Have you ever read a novel and felt the story was heading one way, only to find it taking a completely different turn? This is the case with Lake of the Long Sun, the second book in Gene Wolfe’s Book of the Long Sun series. The story picks up right after the first book in the series, Nightside the Long Sun, and continues with Patera Silk, a priest trying to save his church from being forever taken by Blood, a major criminal in the city of Viron. As established in Nightside, Blood bought Patera Silk’s church because of the back taxes owed on it. Silk has decided to work for Blood in order to pay off the debt and get his church back.
Lake of the Long Sun deepens the story, revealing that the gods have a greater scheme for Patera Silk than he knew in Nightside the Long Sun. Silk learns more about the politics of this world on a huge spaceship and his role in it. The story took an unexpected turn, yet Wolfe’s use of religious symbolism now clarifies his exploration of what it means to be human. Does believing in a higher power, with its moral codes and promises, threaten the progress of humanity?

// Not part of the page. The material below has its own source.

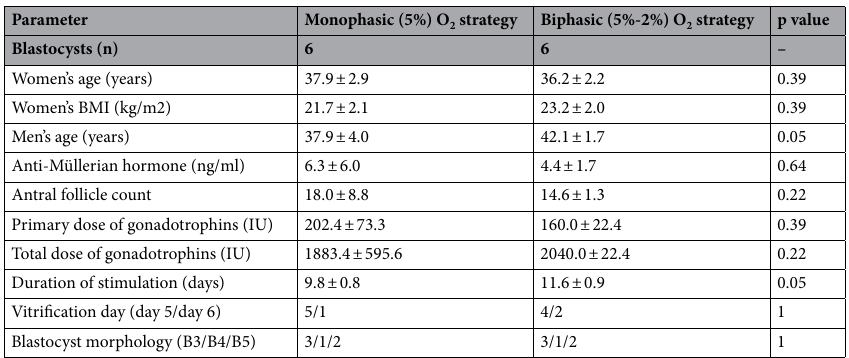
Table 3. Clinical and biological parameters of the embryos donated for the transcriptomic analysis.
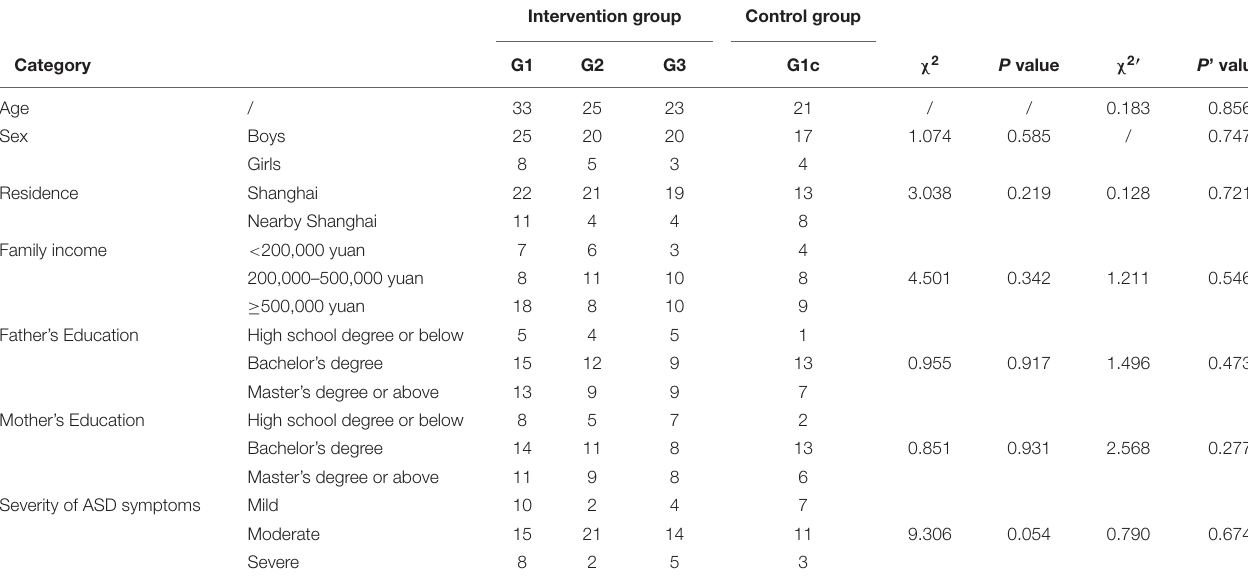
TABLE 1 | Demographic characteristics of the intervention and control groups.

I will admit that I liked Lake of the Long Sun much better than Nightside the Long Sun. Wolfe’s prose and worldbuilding have created a world on a spaceship, and I can tell that it’s more science fiction than fantasy. Yet it also combines religious and secular ideas in a world with a simultaneous ancient and modern feel. I had to look up words like calde, manteion, & ayuntamiento to see if they were made-up words or real ones. They are real words and belong in this fictional world that Wolfe has created.
Lake of the Long Sun raises the stakes in the series, and I’m looking forward to what happens next on Patera Silk’s journey in book three of the series, Calde of the Long Sun.